Structural basis for interaction between CLAMP and MSL2 proteins involved in the specific recruitment of the dosage compensation complex in Drosophila.

Transcriptional regulators select their targets from a large pool of similar genomic sites. The binding of the Drosophila dosage compensation complex (DCC) exclusively to the male X chromosome provides insight into binding site selectivity rules. Previous studies showed that the male-specific organizer of the complex, MSL2, and ubiquitous DNA-binding protein CLAMP directly interact and play an important role in the specificity of X chromosome binding. Here, we studied the highly specific interaction between the intrinsically disordered region of MSL2 and the N-terminal zinc-finger C2H2-type (C2H2) domain of CLAMP. We obtained the NMR structure of the CLAMP N-terminal C2H2 zinc finger, which has a classic C2H2 zinc-finger fold with a rather unusual distribution of residues typically used in DNA recognition. Substitutions of residues in this C2H2 domain had the same effect on the viability of males and females, suggesting that it plays a general role in CLAMP activity. The N-terminal C2H2 domain of CLAMP is highly conserved in insects.
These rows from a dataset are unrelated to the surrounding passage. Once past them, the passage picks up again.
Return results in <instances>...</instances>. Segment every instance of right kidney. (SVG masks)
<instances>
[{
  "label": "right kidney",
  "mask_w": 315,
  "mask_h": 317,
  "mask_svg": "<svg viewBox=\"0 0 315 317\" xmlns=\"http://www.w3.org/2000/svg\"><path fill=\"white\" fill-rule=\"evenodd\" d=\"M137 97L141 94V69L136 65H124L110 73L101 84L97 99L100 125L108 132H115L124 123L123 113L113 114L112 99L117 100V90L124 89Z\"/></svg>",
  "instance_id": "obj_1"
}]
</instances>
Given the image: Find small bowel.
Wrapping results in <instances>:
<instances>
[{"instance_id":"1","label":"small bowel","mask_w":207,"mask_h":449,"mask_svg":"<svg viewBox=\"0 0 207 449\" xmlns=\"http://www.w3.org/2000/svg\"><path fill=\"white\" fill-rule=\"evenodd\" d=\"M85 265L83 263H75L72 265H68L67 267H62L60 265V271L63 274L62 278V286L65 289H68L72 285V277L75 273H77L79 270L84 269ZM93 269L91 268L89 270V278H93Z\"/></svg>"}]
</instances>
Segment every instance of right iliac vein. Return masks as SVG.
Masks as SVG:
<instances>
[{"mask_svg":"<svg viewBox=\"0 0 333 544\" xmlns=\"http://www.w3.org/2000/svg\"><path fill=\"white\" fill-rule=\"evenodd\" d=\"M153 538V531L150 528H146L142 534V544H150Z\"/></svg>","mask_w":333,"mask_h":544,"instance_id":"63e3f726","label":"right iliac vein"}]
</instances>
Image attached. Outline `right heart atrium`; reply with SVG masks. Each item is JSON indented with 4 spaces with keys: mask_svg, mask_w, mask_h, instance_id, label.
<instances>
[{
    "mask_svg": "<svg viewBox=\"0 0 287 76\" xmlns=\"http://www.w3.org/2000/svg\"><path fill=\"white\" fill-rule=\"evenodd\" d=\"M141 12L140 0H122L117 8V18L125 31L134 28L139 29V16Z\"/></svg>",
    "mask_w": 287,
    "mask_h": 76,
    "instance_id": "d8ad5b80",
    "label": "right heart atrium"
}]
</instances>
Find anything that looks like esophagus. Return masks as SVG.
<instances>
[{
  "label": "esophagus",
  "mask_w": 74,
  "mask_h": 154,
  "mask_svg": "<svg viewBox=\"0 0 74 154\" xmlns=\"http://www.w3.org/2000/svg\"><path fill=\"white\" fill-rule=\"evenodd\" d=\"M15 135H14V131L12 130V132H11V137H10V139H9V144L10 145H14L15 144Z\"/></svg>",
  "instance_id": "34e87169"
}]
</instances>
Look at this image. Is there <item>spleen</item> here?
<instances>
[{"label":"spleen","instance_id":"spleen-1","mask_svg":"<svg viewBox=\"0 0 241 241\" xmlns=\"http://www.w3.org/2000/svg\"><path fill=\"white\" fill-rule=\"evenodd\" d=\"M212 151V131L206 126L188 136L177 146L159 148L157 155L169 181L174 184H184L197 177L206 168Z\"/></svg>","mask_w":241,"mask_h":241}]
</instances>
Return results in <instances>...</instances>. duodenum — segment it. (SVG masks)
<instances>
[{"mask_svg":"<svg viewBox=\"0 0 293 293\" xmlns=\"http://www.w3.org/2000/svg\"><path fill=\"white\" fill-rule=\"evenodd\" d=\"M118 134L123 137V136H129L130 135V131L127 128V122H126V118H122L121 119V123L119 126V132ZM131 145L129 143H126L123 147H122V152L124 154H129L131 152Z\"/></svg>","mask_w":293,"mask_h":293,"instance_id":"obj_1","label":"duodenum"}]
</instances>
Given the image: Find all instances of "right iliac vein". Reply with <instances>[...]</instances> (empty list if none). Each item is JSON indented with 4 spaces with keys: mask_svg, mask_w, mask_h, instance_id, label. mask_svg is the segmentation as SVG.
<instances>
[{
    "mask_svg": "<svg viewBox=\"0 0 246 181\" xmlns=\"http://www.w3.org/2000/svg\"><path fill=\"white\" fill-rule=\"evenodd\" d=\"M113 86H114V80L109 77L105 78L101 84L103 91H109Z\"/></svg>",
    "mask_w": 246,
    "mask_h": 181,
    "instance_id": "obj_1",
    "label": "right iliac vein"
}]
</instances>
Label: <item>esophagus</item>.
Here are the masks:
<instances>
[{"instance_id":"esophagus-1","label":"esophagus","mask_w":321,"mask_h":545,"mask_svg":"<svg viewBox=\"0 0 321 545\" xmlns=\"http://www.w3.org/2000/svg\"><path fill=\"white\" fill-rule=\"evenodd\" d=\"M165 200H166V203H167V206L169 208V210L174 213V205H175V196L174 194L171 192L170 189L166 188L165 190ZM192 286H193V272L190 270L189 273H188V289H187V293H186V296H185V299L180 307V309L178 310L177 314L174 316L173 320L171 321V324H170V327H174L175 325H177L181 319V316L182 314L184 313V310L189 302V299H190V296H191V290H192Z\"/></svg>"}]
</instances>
However, the MSL2 region involved in the interaction is conserved only within the Drosophila genus, suggesting that this interaction emerged during the evolution of a mechanism for the specific recruitment of the DCC on the male X chromosome in Drosophilidae.

Structural insights into highly similar spatial organization of zinc-finger associated domains with a very low sequence similarity.
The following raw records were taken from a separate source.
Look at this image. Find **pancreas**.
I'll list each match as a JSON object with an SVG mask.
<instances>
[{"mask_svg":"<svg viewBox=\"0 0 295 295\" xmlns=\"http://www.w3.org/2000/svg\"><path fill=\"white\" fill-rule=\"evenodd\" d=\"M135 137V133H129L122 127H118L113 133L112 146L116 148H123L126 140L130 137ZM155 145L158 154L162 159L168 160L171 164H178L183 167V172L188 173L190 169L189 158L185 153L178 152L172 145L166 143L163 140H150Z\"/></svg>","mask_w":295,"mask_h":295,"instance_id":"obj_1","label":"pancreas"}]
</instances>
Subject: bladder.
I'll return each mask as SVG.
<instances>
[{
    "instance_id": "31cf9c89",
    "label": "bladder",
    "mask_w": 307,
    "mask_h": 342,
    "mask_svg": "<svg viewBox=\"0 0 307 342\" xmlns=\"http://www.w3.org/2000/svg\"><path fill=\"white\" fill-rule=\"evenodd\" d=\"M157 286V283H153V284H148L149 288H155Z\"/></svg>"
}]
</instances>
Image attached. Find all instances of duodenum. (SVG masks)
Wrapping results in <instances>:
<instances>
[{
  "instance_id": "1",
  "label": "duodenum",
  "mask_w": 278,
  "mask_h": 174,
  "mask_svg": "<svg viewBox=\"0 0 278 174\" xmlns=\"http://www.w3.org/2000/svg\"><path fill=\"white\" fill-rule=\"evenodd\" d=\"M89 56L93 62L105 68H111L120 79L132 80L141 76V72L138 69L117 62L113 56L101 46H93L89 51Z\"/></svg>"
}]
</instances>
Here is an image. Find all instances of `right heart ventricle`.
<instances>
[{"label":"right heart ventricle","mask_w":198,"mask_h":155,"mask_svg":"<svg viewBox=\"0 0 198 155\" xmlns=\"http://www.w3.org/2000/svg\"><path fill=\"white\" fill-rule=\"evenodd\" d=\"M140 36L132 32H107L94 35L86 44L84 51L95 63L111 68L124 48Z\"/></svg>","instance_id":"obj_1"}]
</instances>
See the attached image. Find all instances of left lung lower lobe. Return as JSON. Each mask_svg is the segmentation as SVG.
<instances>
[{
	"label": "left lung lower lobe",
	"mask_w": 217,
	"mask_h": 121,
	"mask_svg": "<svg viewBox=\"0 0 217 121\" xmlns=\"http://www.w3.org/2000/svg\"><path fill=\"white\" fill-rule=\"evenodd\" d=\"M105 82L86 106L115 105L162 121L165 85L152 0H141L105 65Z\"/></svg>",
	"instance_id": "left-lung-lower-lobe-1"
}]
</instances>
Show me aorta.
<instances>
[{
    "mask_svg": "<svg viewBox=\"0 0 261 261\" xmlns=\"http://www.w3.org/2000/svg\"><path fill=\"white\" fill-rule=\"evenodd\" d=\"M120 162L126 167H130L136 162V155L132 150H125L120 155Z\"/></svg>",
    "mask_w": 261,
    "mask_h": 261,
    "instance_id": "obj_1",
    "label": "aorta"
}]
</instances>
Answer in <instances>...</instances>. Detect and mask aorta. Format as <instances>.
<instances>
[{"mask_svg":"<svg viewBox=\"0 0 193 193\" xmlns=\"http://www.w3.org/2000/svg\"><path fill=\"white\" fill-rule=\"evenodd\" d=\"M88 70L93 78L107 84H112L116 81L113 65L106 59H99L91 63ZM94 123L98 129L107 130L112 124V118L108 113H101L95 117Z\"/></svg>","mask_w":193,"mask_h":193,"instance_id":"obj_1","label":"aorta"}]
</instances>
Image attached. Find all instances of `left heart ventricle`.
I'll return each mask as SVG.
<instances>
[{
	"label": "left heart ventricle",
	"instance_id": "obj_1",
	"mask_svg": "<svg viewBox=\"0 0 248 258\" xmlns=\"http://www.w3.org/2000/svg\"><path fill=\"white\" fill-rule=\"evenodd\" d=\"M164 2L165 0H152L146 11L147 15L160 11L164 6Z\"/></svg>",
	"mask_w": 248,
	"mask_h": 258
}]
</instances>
ZAD is a C4 zinc-coordinating domain often found at the N-terminus mostly of arthropodan transcription factors with multiple C2H2 zinc-finger domains involved in the regulation of chromosome architecture and promotor activity. ZADs predominantly form homodimers and have low primary sequence similarity. We obtained three crystal structures of the most phylogenetically distant Drosophila ZADs and structure of the only known ZAD-like domain from a mammalian protein (ZNF276). All ZAD structures demonstrate unity of the spatial fold as well as some unique structural features. The specific homodimerization of ZAD is primarily determined by the position and size of secondary structural elements and is further strengthened by a number of unique interactions between subunits. Structural comparison allowed for unraveling key sequence features underlying the similarity of the spatial fold. These features result in a broad variety of ZADs in Arthropod C2H2 proteins, allowing for the emergence of a wide range of highly specific homodimers.